Looking out for new themes in rapidly evolving markets

John Malloy, Jr, RWC Partners

We have not changed our investment process or strategy as a result of Covid-19. While more discretionary-related themes will likely take time to recover, such as tourism, many secular growth opportunities remain attractive in emerging and frontier markets. Technology disruption continues to be a key area of focus due to structural growth advantages such as lower penetration in fields such as smartphones, payments and food delivery.

Moreover, we continue to see opportunities in the cloud and 5G spaces, mainly in North Asia. The recovery in commodity prices and the persistent electrification of the economy should bode well for holdings in our copper, sustainable energy and new auto technology themes. The team continues to search for new themes and new ideas in our rapidly evolving universe.

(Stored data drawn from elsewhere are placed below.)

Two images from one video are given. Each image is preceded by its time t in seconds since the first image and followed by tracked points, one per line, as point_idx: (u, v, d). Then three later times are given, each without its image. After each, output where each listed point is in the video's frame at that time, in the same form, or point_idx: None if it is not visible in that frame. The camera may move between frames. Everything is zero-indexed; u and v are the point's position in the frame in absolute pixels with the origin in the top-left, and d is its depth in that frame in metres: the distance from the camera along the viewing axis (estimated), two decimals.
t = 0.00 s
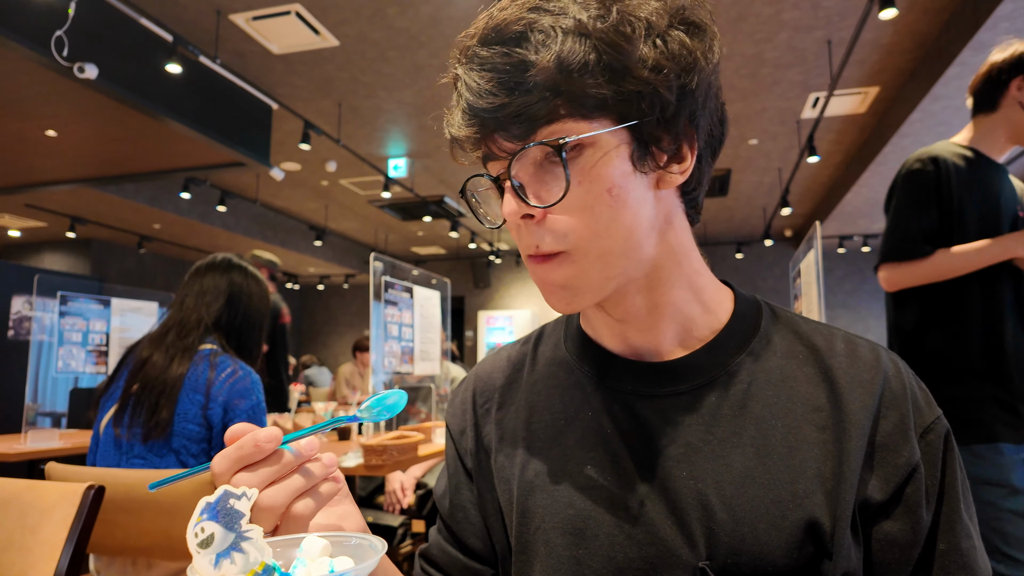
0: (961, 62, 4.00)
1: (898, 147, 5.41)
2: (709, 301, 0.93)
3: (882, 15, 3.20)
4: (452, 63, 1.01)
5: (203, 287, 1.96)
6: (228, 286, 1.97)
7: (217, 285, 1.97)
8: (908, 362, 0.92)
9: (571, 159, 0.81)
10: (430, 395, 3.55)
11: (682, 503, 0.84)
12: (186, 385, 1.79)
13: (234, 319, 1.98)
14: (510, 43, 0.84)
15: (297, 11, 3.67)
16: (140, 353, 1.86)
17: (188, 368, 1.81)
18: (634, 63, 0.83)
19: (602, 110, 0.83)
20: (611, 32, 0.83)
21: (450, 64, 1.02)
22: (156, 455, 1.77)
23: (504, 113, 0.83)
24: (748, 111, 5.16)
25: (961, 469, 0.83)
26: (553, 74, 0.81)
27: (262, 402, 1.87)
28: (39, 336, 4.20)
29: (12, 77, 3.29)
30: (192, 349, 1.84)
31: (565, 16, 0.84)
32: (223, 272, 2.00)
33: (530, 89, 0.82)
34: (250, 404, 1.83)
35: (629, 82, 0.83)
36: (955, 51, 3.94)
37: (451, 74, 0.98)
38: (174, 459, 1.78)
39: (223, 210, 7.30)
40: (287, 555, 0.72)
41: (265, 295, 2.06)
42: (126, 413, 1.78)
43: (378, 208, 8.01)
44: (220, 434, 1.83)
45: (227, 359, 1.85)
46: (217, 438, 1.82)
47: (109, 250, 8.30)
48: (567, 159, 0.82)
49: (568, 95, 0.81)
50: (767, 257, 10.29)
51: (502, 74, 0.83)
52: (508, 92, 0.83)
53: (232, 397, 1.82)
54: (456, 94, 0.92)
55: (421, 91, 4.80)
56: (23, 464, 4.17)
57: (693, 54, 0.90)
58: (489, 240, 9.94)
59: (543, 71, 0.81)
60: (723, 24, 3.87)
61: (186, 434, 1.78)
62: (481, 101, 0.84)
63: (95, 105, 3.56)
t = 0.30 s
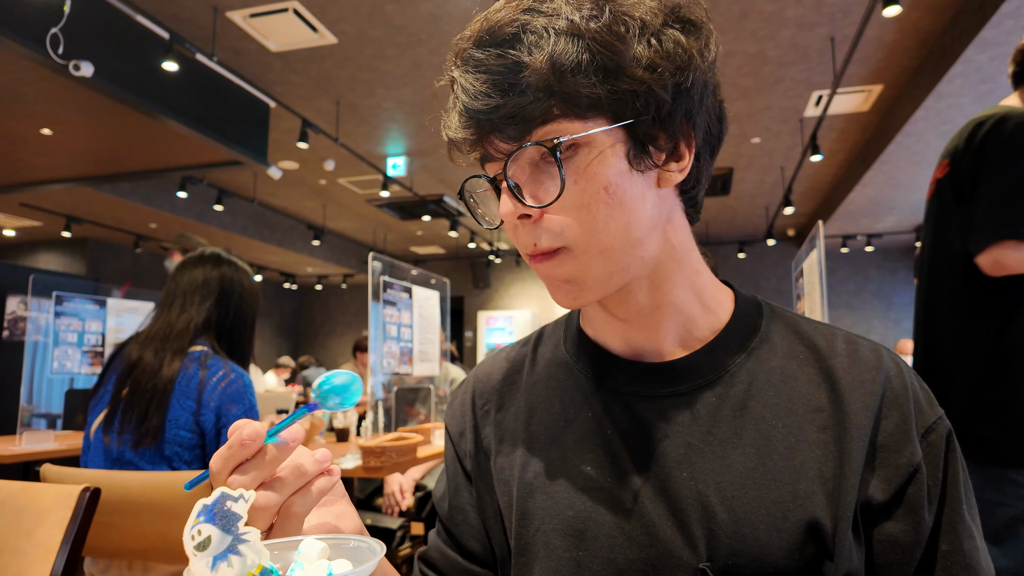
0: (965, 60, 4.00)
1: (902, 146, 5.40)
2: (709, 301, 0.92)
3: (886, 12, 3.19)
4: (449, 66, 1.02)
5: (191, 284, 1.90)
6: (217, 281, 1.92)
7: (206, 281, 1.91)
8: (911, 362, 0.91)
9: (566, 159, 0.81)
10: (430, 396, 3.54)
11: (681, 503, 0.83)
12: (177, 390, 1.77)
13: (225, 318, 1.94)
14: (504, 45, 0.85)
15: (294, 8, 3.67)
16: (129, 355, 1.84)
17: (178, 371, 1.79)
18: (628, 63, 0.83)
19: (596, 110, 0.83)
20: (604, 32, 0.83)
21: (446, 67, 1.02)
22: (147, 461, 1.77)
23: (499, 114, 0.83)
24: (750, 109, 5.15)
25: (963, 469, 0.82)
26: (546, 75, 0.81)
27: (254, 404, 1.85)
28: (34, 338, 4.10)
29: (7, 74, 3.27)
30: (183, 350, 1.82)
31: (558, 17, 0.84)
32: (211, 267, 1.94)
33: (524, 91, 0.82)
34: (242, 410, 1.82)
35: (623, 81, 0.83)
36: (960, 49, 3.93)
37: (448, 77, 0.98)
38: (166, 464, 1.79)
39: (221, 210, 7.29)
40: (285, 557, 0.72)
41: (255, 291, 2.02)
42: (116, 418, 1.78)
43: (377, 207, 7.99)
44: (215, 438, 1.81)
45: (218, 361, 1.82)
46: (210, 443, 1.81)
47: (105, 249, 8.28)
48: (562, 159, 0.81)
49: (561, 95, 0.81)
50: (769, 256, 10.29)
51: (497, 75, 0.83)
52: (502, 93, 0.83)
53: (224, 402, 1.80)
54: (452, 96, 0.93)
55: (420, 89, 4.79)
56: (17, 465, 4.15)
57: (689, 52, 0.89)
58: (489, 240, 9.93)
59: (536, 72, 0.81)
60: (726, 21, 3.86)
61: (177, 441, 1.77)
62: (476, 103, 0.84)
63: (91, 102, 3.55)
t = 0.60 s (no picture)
0: (969, 58, 3.99)
1: (906, 144, 5.39)
2: (710, 300, 0.91)
3: (889, 9, 3.18)
4: (446, 69, 1.01)
5: (178, 283, 1.88)
6: (205, 277, 1.92)
7: (194, 277, 1.90)
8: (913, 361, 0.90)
9: (565, 158, 0.80)
10: (428, 397, 3.52)
11: (682, 504, 0.82)
12: (170, 395, 1.76)
13: (215, 317, 1.93)
14: (501, 46, 0.84)
15: (292, 6, 3.66)
16: (119, 361, 1.81)
17: (170, 374, 1.77)
18: (625, 62, 0.82)
19: (595, 109, 0.82)
20: (601, 31, 0.83)
21: (444, 70, 1.02)
22: (142, 467, 1.75)
23: (497, 115, 0.83)
24: (753, 107, 5.14)
25: (964, 470, 0.81)
26: (543, 76, 0.80)
27: (248, 403, 1.83)
28: (29, 338, 4.18)
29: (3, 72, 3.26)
30: (174, 352, 1.81)
31: (554, 18, 0.84)
32: (198, 263, 1.93)
33: (522, 91, 0.82)
34: (236, 409, 1.80)
35: (621, 80, 0.82)
36: (964, 46, 3.92)
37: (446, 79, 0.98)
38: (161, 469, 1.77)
39: (217, 209, 7.27)
40: (282, 560, 0.71)
41: (240, 285, 2.01)
42: (108, 428, 1.74)
43: (375, 206, 7.97)
44: (209, 440, 1.79)
45: (209, 362, 1.81)
46: (205, 445, 1.79)
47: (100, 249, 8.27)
48: (560, 158, 0.80)
49: (559, 95, 0.81)
50: (772, 256, 10.27)
51: (494, 76, 0.83)
52: (500, 94, 0.83)
53: (218, 403, 1.78)
54: (450, 98, 0.92)
55: (420, 87, 4.78)
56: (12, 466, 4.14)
57: (687, 50, 0.88)
58: (489, 240, 9.92)
59: (533, 72, 0.81)
60: (727, 19, 3.86)
61: (172, 446, 1.76)
62: (474, 104, 0.84)
63: (86, 100, 3.54)
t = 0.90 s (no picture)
0: (974, 55, 3.98)
1: (910, 143, 5.38)
2: (709, 301, 0.91)
3: (893, 6, 3.18)
4: (438, 74, 1.00)
5: (157, 280, 1.81)
6: (185, 272, 1.84)
7: (173, 273, 1.82)
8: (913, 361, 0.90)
9: (562, 161, 0.79)
10: (427, 399, 3.51)
11: (682, 504, 0.82)
12: (155, 399, 1.73)
13: (198, 316, 1.86)
14: (494, 50, 0.83)
15: (289, 4, 3.65)
16: (104, 363, 1.78)
17: (155, 377, 1.74)
18: (619, 64, 0.81)
19: (590, 111, 0.81)
20: (594, 33, 0.82)
21: (437, 75, 1.01)
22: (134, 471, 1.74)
23: (491, 119, 0.81)
24: (756, 105, 5.14)
25: (966, 470, 0.81)
26: (537, 79, 0.79)
27: (237, 402, 1.80)
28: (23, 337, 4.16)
29: None
30: (158, 353, 1.77)
31: (546, 21, 0.83)
32: (178, 257, 1.85)
33: (516, 95, 0.80)
34: (224, 409, 1.76)
35: (615, 82, 0.81)
36: (968, 44, 3.92)
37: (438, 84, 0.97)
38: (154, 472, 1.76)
39: (214, 208, 7.26)
40: (279, 563, 0.70)
41: (224, 280, 1.94)
42: (96, 437, 1.74)
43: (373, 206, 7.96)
44: (199, 442, 1.77)
45: (195, 363, 1.77)
46: (195, 447, 1.77)
47: (95, 248, 8.25)
48: (557, 161, 0.79)
49: (553, 98, 0.80)
50: (774, 255, 10.27)
51: (487, 81, 0.82)
52: (494, 99, 0.82)
53: (206, 404, 1.76)
54: (444, 103, 0.91)
55: (418, 85, 4.77)
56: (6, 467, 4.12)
57: (680, 50, 0.88)
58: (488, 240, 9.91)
59: (527, 76, 0.80)
60: (729, 16, 3.85)
61: (161, 450, 1.73)
62: (468, 110, 0.83)
63: (82, 98, 3.52)
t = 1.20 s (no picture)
0: (979, 53, 3.97)
1: (914, 141, 5.37)
2: (708, 299, 0.90)
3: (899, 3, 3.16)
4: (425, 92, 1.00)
5: (135, 277, 1.79)
6: (160, 267, 1.81)
7: (150, 268, 1.80)
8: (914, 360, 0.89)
9: (551, 176, 0.79)
10: (426, 400, 3.50)
11: (683, 503, 0.81)
12: (144, 403, 1.71)
13: (181, 313, 1.85)
14: (474, 75, 0.82)
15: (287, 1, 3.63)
16: (86, 370, 1.75)
17: (143, 381, 1.72)
18: (598, 73, 0.79)
19: (573, 125, 0.79)
20: (570, 45, 0.80)
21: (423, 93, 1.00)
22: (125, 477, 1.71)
23: (478, 143, 0.81)
24: (758, 103, 5.13)
25: (967, 469, 0.80)
26: (517, 100, 0.78)
27: (230, 402, 1.79)
28: (19, 340, 4.25)
29: None
30: (145, 355, 1.75)
31: (522, 38, 0.81)
32: (156, 250, 1.83)
33: (500, 117, 0.79)
34: (218, 412, 1.75)
35: (596, 94, 0.80)
36: (973, 41, 3.91)
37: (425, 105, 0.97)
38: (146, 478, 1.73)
39: (211, 207, 7.25)
40: (277, 566, 0.69)
41: (207, 270, 1.91)
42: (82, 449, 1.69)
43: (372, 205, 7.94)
44: (195, 445, 1.76)
45: (185, 364, 1.76)
46: (191, 450, 1.75)
47: (90, 247, 8.23)
48: (546, 176, 0.79)
49: (536, 116, 0.78)
50: (777, 255, 10.26)
51: (470, 106, 0.82)
52: (479, 123, 0.81)
53: (198, 407, 1.74)
54: (432, 127, 0.91)
55: (417, 83, 4.75)
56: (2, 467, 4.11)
57: (662, 49, 0.85)
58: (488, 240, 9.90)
59: (507, 97, 0.79)
60: (731, 14, 3.84)
61: (155, 454, 1.71)
62: (455, 135, 0.83)
63: (78, 96, 3.52)
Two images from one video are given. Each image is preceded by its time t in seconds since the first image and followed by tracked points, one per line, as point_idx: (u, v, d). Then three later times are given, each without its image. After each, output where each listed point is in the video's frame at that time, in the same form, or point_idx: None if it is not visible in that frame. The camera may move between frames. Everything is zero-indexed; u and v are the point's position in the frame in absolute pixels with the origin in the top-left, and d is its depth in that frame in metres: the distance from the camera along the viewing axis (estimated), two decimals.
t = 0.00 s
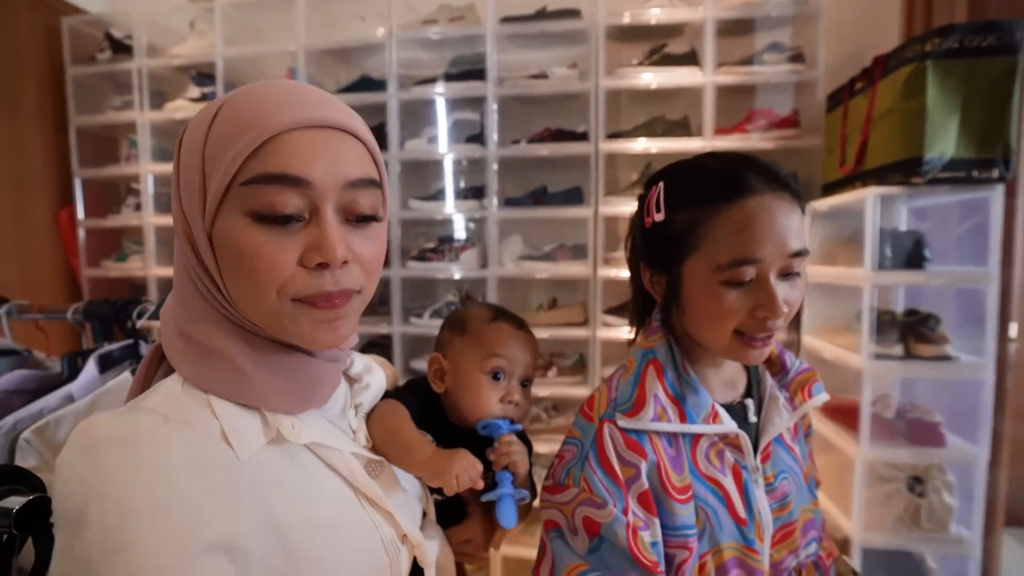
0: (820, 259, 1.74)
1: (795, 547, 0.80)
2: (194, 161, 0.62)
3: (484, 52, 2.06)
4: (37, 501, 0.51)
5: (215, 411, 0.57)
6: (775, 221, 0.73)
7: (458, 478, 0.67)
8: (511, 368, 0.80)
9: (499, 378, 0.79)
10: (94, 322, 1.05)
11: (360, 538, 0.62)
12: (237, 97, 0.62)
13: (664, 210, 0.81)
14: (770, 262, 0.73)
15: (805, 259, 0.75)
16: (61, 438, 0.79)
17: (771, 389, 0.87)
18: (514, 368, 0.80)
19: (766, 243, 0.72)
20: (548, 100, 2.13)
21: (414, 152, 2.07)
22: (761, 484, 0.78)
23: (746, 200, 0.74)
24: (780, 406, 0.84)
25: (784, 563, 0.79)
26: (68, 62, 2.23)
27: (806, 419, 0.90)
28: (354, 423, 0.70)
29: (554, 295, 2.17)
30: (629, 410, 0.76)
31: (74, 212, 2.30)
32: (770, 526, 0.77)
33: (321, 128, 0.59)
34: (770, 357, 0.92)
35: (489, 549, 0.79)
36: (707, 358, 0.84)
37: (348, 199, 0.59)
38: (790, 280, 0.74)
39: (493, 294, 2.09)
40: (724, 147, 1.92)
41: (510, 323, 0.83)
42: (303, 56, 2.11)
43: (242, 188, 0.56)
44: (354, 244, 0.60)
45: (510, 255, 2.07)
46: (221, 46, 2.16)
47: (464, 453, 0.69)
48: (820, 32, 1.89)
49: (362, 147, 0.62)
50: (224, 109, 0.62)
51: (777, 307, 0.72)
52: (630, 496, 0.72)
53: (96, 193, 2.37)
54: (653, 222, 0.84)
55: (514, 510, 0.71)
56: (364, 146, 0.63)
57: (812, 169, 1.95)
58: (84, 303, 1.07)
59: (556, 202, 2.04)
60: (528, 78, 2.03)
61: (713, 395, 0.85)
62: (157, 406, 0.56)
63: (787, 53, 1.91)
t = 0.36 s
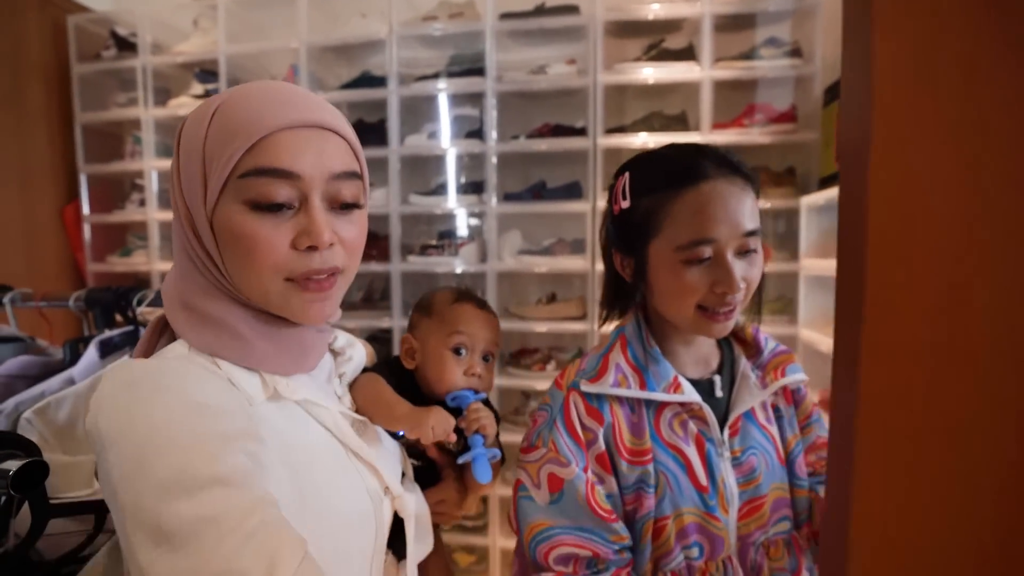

Cautious on Brazil given ongoing political noise, currency risk

Alex Duffy, Fidelity International

The recent crisis has highlighted the importance of investing in high-quality names, characterised by sound balance sheet structures that enable them to weather more challenging environments and come out of the volatility stronger than peers. Solid corporate governance and underlying incentive structures are paramount to ensure businesses treat capital prudently and try to grow shareholder value.

We remain committed to our robust and repeatable investment process, which we have adopted since the strategy’s inception, and which enables us to deliver attractive returns to our investors. Our focus is owning well-managed businesses with attractive return profiles, an accretive reinvestment opportunity and a valuation that offers an adequate margin of safety on a free-cash-flow basis.

Finally, whilst our country and sector positioning are purely residual, we are continually monitoring the impact of the crisis on EM economies and assess our companies’ valuation models to ensure that they appropriately reflect potential macroeconomic risks. For example, we’re more cautious on Brazil given the ongoing political noise and currency risk. At the sector level, we are seeing a challenging operating environment for travel-related names with the heightened levels of uncertainty and its impact on global travellers’ mobility.

Conclusion

Despite the Covid-19 pandemic, there are good investments to be found in emerging markets and our managers have not had to significantly alter their strategies. Selectively adding quality companies, which are near-term challenged but have bright long-term prospects, to their portfolios seems the smart play.